▸ **Assigned task**
Only the lines with the string "since" are needed; return each of them from the entries below.

▸ **Records to use**
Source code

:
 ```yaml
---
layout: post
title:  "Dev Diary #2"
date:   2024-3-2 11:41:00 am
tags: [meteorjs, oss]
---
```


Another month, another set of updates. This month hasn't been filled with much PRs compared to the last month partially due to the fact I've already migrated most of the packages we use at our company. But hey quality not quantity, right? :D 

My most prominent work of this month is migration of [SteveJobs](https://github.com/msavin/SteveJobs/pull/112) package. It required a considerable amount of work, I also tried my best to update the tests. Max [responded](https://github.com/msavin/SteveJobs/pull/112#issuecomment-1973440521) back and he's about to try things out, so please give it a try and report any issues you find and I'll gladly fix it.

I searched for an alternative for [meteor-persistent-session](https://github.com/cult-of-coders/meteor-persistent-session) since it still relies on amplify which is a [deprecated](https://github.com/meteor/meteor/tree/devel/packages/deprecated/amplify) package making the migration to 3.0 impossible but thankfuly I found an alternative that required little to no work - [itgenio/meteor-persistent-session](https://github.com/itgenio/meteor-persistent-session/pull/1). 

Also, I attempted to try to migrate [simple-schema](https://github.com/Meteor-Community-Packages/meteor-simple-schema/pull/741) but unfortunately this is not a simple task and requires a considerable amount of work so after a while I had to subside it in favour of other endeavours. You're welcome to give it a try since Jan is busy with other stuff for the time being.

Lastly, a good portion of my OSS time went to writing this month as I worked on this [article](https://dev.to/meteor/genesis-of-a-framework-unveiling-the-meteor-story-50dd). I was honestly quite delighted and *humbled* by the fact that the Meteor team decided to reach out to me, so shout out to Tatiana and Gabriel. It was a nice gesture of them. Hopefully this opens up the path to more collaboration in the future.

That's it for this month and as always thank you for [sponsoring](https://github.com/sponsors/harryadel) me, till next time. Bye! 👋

▸ **Solution to this exercise**
I searched for an alternative for [meteor-persistent-session](https://github.com/cult-of-coders/meteor-persistent-session) since it still relies on amplify which is a [deprecated](https://github.com/meteor/meteor/tree/devel/packages/deprecated/amplify) package making the migration to 3.0 impossible but thankfuly I found an alternative that required little to no work - [itgenio/meteor-persistent-session](https://github.com/itgenio/meteor-persistent-session/pull/1). 
Also, I attempted to try to migrate [simple-schema](https://github.com/Meteor-Community-Packages/meteor-simple-schema/pull/741) but unfortunately this is not a simple task and requires a considerable amount of work so after a while I had to subside it in favour of other endeavours. You're welcome to give it a try since Jan is busy with other stuff for the time being.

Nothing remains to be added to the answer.